**PROBLEM TO WORK ON:**
Wherever "this" occurs in the entries, copy the line that holds it.

##### RECORDS TO PROCESS #####

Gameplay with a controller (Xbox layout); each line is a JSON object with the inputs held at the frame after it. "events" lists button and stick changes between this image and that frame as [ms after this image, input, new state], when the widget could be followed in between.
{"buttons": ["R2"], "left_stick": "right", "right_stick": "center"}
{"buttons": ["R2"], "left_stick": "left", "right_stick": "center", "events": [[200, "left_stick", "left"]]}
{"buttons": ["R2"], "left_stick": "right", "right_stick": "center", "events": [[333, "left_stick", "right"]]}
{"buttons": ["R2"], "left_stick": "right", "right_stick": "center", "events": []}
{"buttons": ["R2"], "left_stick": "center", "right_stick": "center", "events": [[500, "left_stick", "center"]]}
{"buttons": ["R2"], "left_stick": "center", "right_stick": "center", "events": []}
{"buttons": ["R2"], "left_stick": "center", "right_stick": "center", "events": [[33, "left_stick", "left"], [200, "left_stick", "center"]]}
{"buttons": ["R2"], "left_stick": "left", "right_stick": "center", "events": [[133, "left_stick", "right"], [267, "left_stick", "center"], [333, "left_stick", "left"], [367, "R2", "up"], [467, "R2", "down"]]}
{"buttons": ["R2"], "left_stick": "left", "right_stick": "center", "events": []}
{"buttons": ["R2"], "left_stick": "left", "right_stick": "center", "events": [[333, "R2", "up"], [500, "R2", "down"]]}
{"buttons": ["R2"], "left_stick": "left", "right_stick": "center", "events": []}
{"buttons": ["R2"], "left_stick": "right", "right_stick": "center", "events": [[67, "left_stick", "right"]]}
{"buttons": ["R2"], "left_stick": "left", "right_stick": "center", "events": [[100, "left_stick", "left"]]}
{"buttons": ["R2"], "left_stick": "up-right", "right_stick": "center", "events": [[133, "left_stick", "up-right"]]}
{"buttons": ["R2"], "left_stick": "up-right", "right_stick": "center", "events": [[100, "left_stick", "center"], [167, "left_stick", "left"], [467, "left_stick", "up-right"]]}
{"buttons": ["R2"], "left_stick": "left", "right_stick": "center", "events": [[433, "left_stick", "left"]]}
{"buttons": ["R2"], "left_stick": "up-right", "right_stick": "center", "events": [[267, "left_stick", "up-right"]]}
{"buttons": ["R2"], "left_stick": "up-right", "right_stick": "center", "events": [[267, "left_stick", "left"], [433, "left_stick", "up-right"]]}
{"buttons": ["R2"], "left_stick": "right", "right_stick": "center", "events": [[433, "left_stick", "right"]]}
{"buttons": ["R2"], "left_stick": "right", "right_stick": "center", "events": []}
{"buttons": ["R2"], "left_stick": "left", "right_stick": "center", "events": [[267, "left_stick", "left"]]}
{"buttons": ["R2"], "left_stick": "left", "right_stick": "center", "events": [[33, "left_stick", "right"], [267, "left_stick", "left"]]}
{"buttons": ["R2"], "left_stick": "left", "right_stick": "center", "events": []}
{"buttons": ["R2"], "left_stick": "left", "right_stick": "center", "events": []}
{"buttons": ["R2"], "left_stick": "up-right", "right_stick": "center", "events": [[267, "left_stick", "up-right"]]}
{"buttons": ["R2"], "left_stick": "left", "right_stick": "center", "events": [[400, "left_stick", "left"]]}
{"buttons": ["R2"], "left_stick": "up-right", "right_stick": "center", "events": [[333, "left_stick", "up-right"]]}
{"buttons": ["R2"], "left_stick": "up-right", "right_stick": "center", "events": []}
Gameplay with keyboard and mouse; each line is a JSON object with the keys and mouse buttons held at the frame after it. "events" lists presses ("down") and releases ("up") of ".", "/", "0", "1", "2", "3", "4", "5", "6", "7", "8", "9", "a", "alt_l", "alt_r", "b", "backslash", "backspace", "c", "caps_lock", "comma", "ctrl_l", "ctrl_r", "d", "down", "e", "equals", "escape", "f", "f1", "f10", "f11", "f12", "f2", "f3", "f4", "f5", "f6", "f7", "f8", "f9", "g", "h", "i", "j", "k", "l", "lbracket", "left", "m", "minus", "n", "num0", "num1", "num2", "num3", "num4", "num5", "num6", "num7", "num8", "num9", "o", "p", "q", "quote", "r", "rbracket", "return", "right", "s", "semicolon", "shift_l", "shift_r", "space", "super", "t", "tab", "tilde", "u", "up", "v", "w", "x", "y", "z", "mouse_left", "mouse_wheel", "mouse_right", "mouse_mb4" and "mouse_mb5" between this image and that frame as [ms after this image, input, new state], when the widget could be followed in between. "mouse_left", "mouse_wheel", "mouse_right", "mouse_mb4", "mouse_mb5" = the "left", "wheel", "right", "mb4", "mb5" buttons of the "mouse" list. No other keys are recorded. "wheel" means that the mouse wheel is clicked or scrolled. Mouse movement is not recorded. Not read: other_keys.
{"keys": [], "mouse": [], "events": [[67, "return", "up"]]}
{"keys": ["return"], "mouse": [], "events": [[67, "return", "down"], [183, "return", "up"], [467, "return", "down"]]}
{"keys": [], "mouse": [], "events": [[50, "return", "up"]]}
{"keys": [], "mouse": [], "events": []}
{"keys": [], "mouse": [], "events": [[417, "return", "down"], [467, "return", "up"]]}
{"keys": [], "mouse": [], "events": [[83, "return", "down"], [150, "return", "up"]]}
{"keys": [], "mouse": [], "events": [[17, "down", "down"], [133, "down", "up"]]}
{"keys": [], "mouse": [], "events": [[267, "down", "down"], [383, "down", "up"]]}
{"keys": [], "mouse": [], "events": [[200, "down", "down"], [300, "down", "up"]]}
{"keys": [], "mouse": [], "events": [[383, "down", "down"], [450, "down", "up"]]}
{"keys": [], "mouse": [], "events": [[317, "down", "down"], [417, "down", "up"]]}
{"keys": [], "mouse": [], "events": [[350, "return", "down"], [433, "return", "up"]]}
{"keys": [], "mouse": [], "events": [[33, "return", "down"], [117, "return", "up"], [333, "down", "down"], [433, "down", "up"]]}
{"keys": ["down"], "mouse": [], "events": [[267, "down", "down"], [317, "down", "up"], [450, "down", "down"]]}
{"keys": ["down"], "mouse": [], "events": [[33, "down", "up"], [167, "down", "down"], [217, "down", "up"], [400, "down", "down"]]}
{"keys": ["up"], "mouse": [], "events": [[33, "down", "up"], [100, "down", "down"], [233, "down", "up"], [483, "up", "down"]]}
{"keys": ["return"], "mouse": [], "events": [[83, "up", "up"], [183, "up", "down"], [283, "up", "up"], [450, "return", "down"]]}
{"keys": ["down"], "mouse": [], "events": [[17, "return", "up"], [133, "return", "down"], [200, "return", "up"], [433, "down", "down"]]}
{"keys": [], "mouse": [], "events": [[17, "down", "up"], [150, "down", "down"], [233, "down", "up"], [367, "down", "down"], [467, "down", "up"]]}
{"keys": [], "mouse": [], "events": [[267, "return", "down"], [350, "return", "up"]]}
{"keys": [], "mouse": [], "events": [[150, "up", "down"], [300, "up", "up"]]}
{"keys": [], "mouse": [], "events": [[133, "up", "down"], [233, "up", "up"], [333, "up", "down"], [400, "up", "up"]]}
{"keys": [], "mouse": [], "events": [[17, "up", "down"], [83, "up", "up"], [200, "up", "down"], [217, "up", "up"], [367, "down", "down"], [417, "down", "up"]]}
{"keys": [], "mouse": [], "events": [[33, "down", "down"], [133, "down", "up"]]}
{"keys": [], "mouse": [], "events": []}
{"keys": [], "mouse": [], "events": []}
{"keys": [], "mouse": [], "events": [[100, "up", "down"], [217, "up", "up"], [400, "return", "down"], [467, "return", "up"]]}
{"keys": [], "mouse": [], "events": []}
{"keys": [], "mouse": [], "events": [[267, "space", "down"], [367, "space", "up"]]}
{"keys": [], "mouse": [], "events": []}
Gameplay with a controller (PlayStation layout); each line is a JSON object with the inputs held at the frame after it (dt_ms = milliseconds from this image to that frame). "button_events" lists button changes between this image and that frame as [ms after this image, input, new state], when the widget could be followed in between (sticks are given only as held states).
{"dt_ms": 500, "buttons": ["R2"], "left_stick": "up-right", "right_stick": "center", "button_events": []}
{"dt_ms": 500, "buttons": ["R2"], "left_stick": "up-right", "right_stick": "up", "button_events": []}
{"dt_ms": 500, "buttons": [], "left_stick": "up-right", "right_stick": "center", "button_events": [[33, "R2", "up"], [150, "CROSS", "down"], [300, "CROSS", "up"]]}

#####

**REPLY:**
Gameplay with a controller (Xbox layout); each line is a JSON object with the inputs held at the frame after it. "events" lists button and stick changes between this image and that frame as [ms after this image, input, new state], when the widget could be followed in between.
Gameplay with keyboard and mouse; each line is a JSON object with the keys and mouse buttons held at the frame after it. "events" lists presses ("down") and releases ("up") of ".", "/", "0", "1", "2", "3", "4", "5", "6", "7", "8", "9", "a", "alt_l", "alt_r", "b", "backslash", "backspace", "c", "caps_lock", "comma", "ctrl_l", "ctrl_r", "d", "down", "e", "equals", "escape", "f", "f1", "f10", "f11", "f12", "f2", "f3", "f4", "f5", "f6", "f7", "f8", "f9", "g", "h", "i", "j", "k", "l", "lbracket", "left", "m", "minus", "n", "num0", "num1", "num2", "num3", "num4", "num5", "num6", "num7", "num8", "num9", "o", "p", "q", "quote", "r", "rbracket", "return", "right", "s", "semicolon", "shift_l", "shift_r", "space", "super", "t", "tab", "tilde", "u", "up", "v", "w", "x", "y", "z", "mouse_left", "mouse_wheel", "mouse_right", "mouse_mb4" and "mouse_mb5" between this image and that frame as [ms after this image, input, new state], when the widget could be followed in between. "mouse_left", "mouse_wheel", "mouse_right", "mouse_mb4", "mouse_mb5" = the "left", "wheel", "right", "mb4", "mb5" buttons of the "mouse" list. No other keys are recorded. "wheel" means that the mouse wheel is clicked or scrolled. Mouse movement is not recorded. Not read: other_keys.
Gameplay with a controller (PlayStation layout); each line is a JSON object with the inputs held at the frame after it (dt_ms = milliseconds from this image to that frame). "button_events" lists button changes between this image and that frame as [ms after this image, input, new state], when the widget could be followed in between (sticks are given only as held states).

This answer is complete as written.